# Extract provided
2
0
mirror of https://github.com/edk2-porting/linux-next.git synced 2024-12-21 03:33:59 +08:00
linux-next/fs/btrfs
Josef Bacik d98da49977 btrfs: save i_size to avoid double evaluation of i_size_read in compress_file_range
We hit a regression while rolling out 5.2 internally where we were
hitting the following panic

  kernel BUG at mm/page-writeback.c:2659!
  RIP: 0010:clear_page_dirty_for_io+0xe6/0x1f0
  Call Trace:
   __process_pages_contig+0x25a/0x350
   ? extent_clear_unlock_delalloc+0x43/0x70
   submit_compressed_extents+0x359/0x4d0
   normal_work_helper+0x15a/0x330
   process_one_work+0x1f5/0x3f0
   worker_thread+0x2d/0x3d0
   ? rescuer_thread+0x340/0x340
   kthread+0x111/0x130
   ? kthread_create_on_node+0x60/0x60
   ret_from_fork+0x1f/0x30

This is happening because the page is not locked when doing
clear_page_dirty_for_io.  Looking at the core dump it was because our
async_extent had a ram_size of 24576 but our async_chunk range only
spanned 20480, so we had a whole extra page in our ram_size for our
async_extent.

# Exercise requirements
(a) Quote the commit message, starting with "This is happening" and going on through "async_extent.".
(b) Rewrite all the records with "common name" changed to "vernacular name" and everything else left as is. Omit the pictures from your answer.
The records are unrelated to the commit message.

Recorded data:
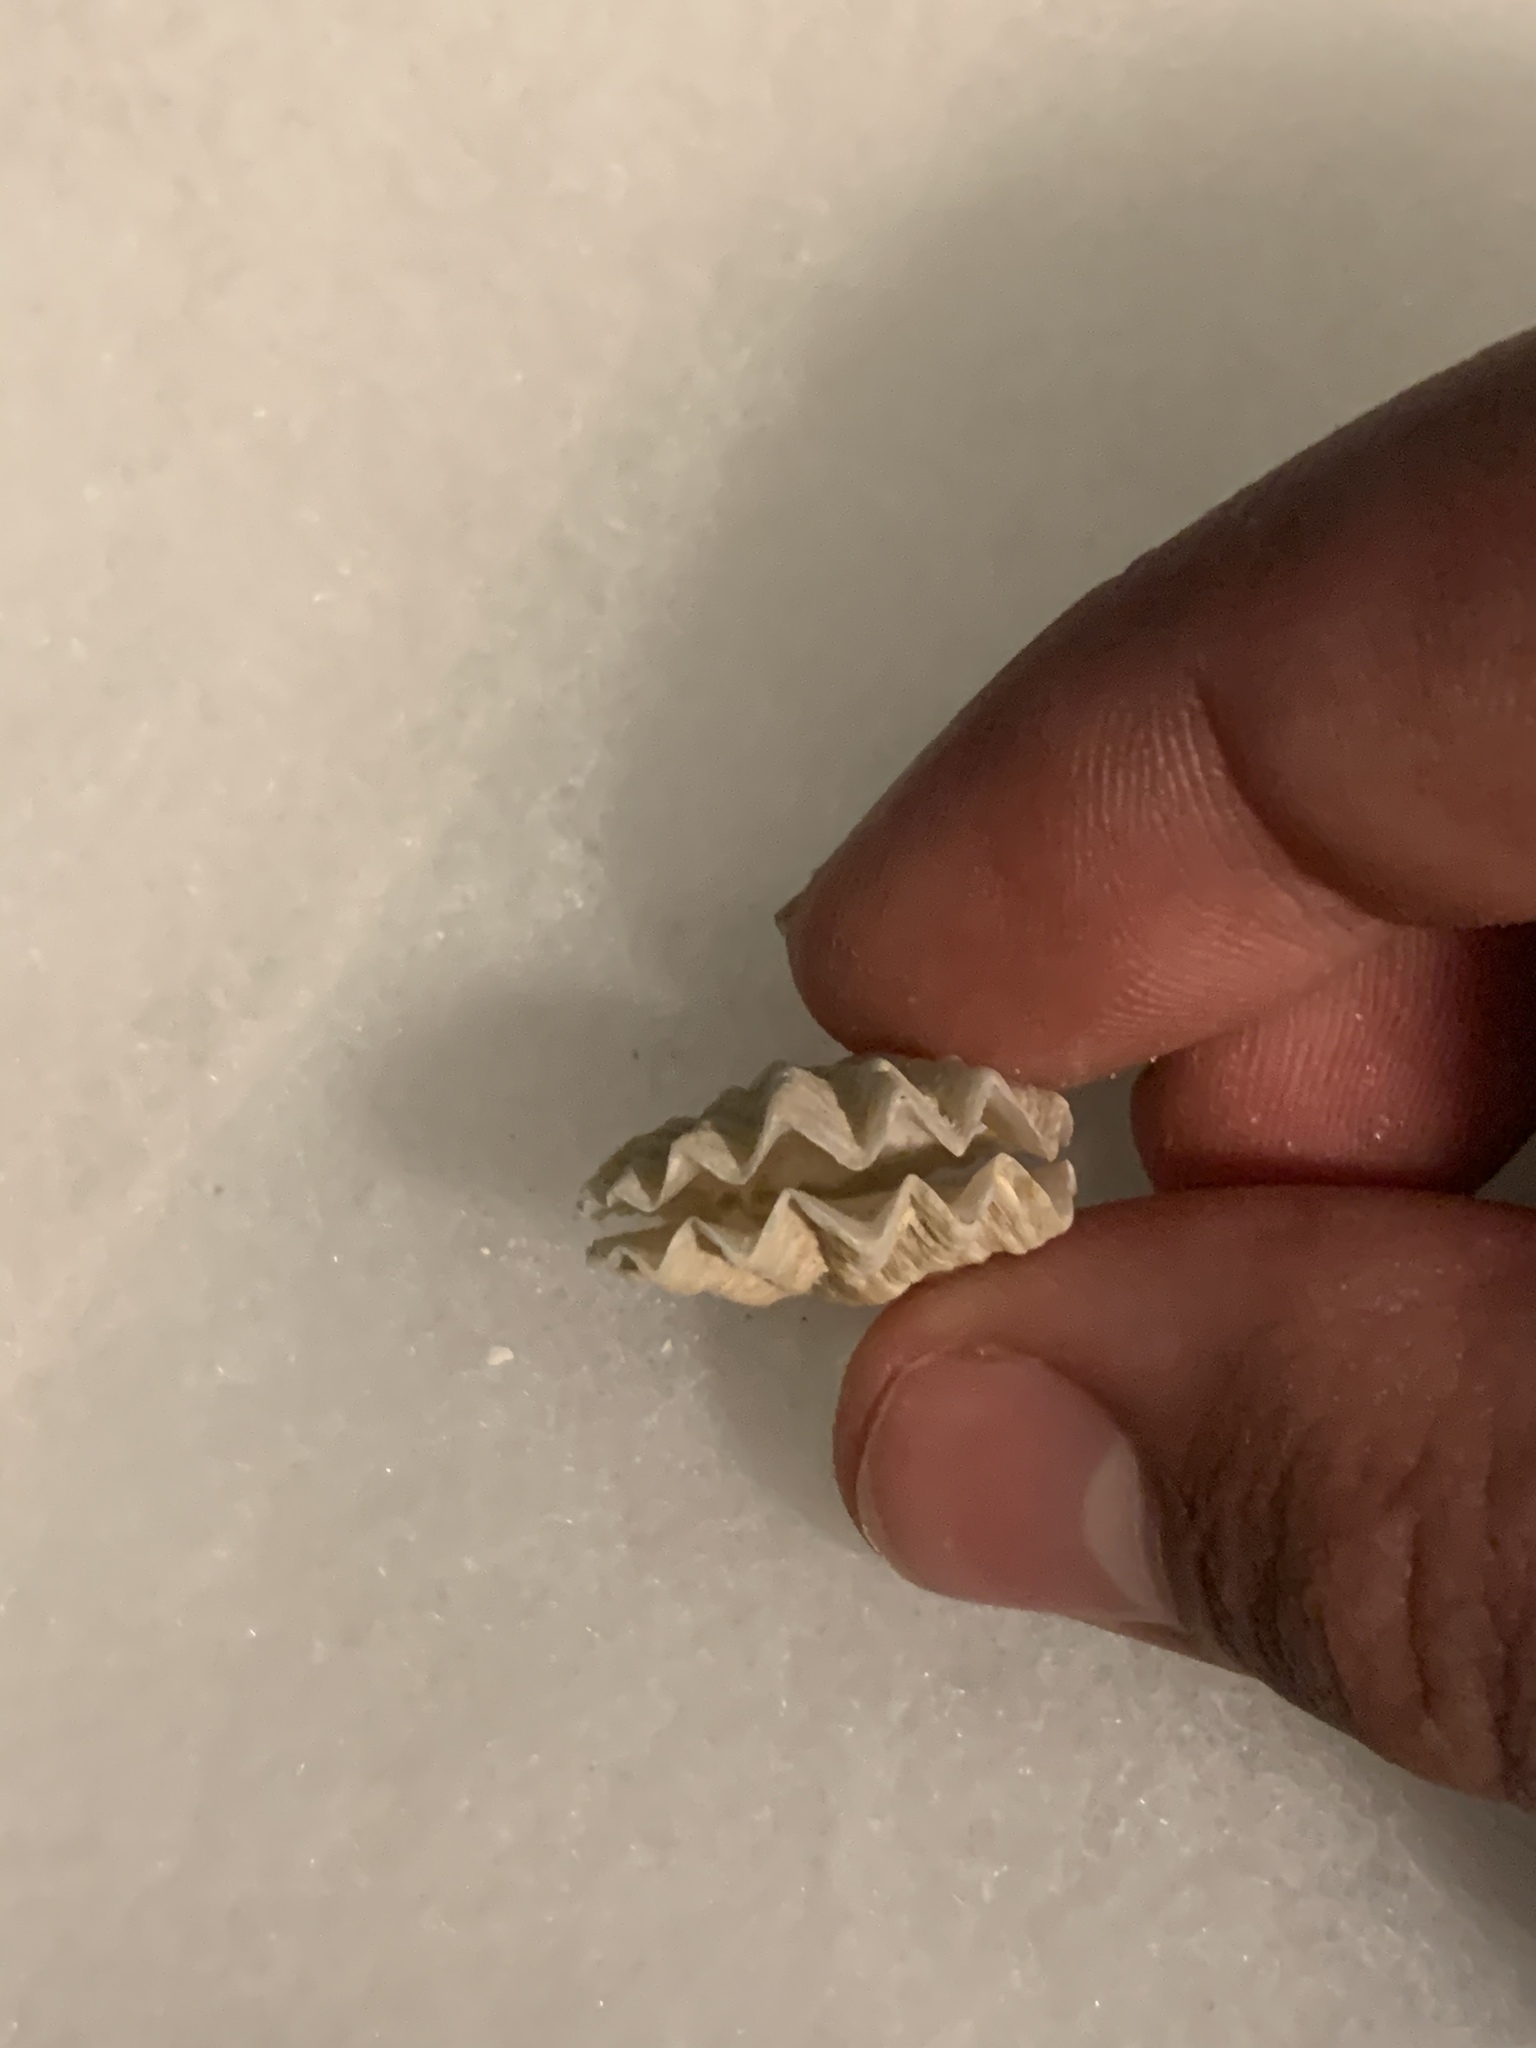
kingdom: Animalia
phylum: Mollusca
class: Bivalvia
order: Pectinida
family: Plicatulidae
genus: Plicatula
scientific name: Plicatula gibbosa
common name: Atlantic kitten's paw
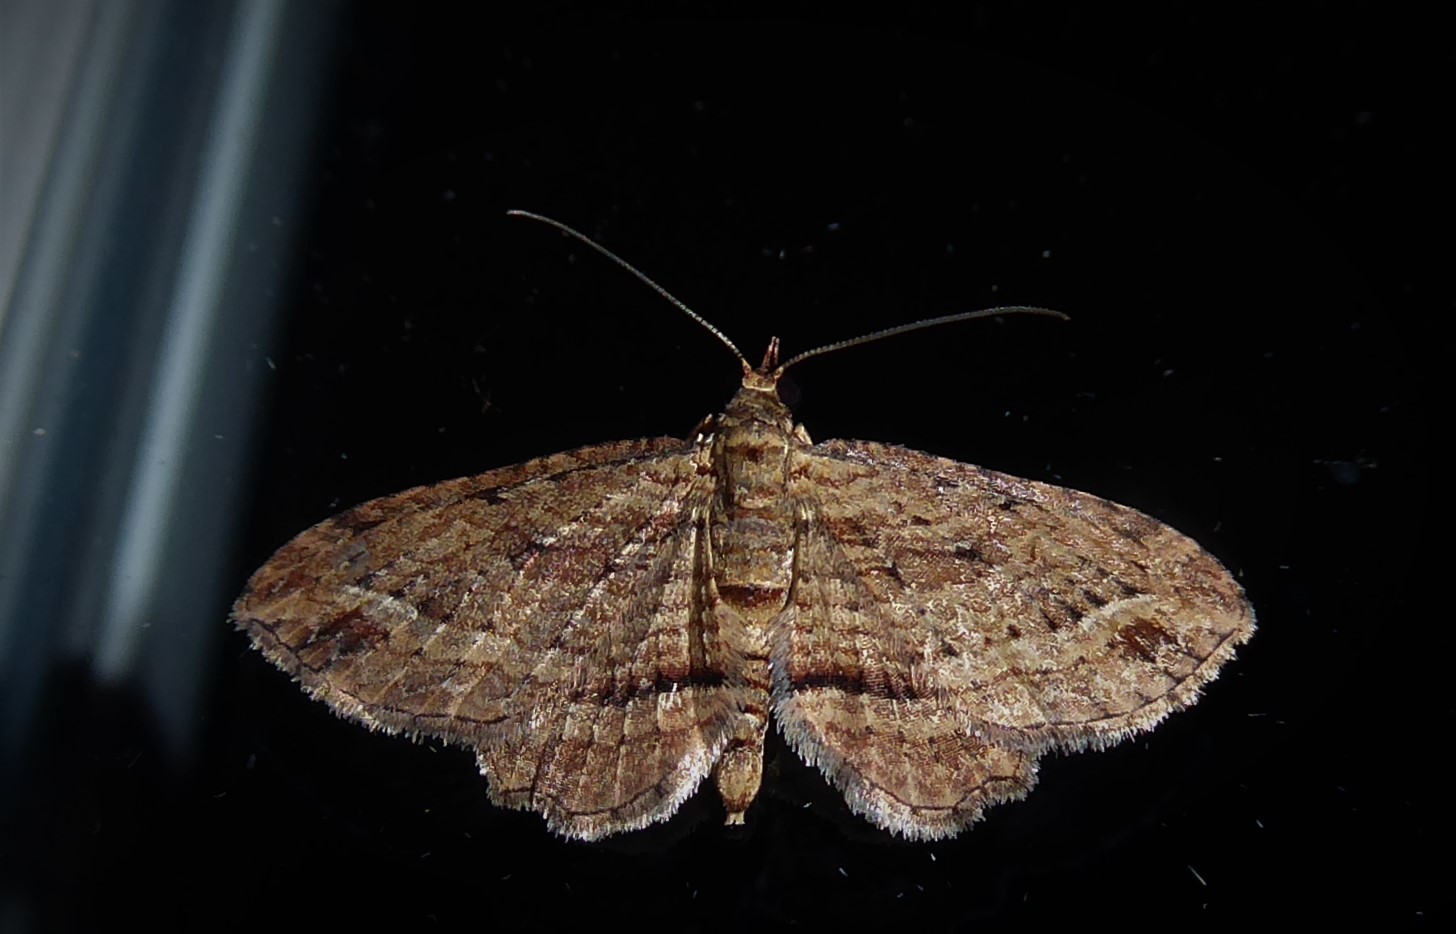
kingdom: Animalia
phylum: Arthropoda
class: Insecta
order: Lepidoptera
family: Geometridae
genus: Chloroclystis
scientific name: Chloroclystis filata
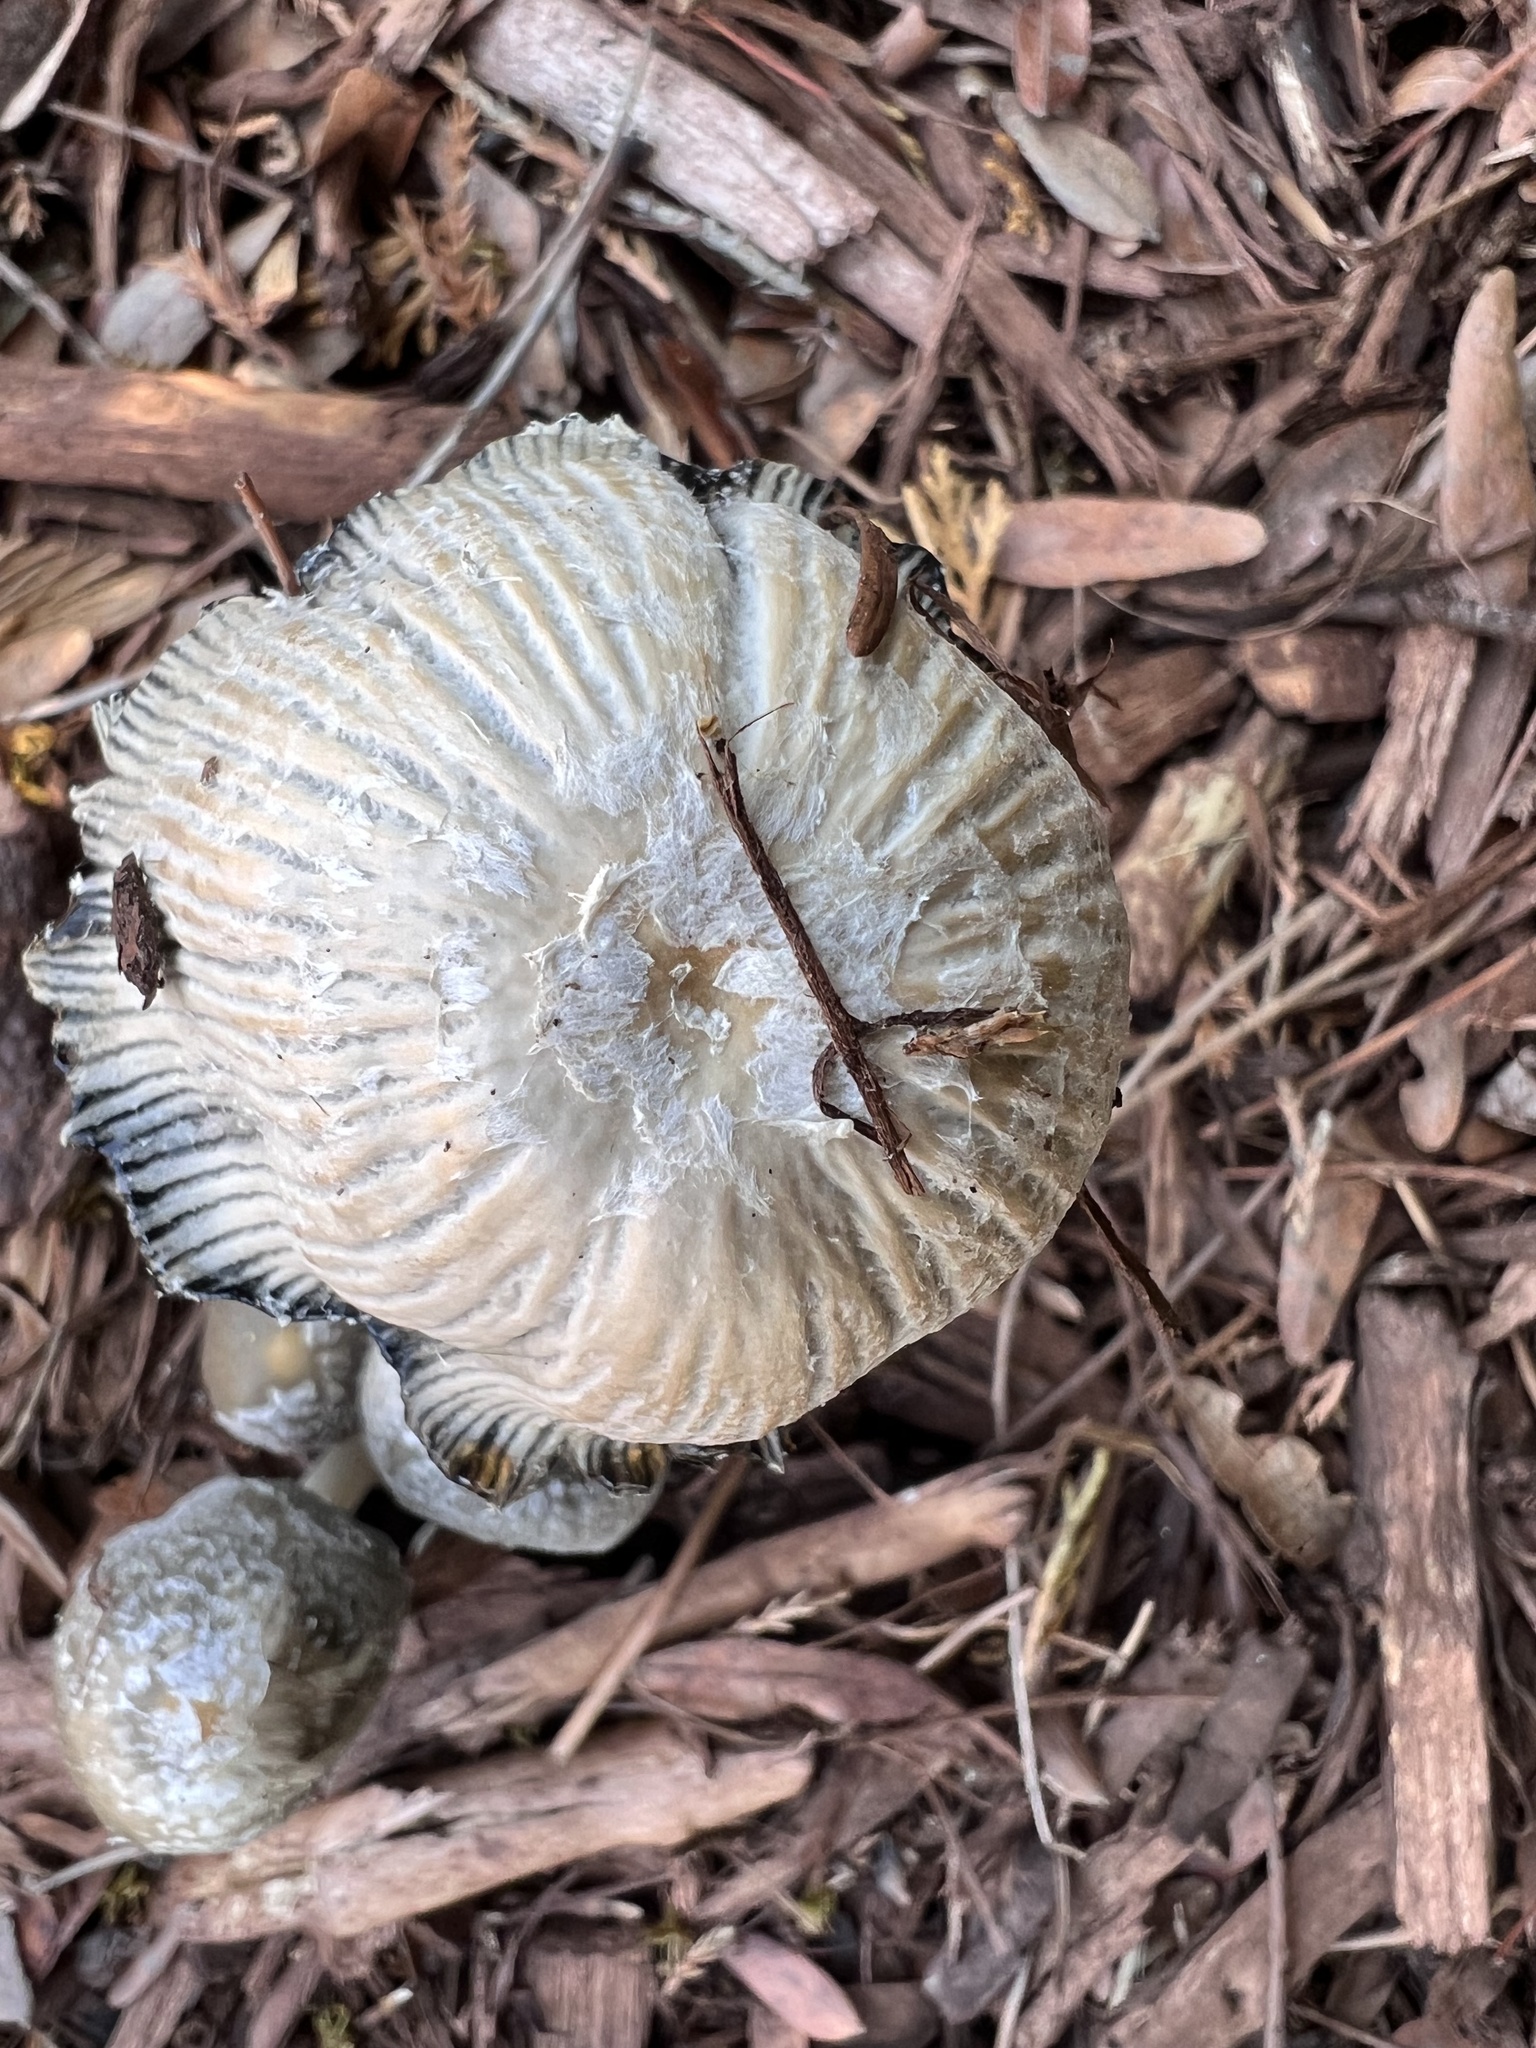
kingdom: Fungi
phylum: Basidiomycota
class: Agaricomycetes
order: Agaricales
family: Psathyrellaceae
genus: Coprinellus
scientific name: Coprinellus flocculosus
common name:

# Solution set
(a)
This is happening because the page is not locked when doing
clear_page_dirty_for_io.  Looking at the core dump it was because our
async_extent had a ram_size of 24576 but our async_chunk range only
spanned 20480, so we had a whole extra page in our ram_size for our
async_extent.

(b)
kingdom: Animalia
phylum: Mollusca
class: Bivalvia
order: Pectinida
family: Plicatulidae
genus: Plicatula
scientific name: Plicatula gibbosa
vernacular name: Atlantic kitten's paw
kingdom: Animalia
phylum: Arthropoda
class: Insecta
order: Lepidoptera
family: Geometridae
genus: Chloroclystis
scientific name: Chloroclystis filata
kingdom: Fungi
phylum: Basidiomycota
class: Agaricomycetes
order: Agaricales
family: Psathyrellaceae
genus: Coprinellus
scientific name: Coprinellus flocculosus
vernacular name:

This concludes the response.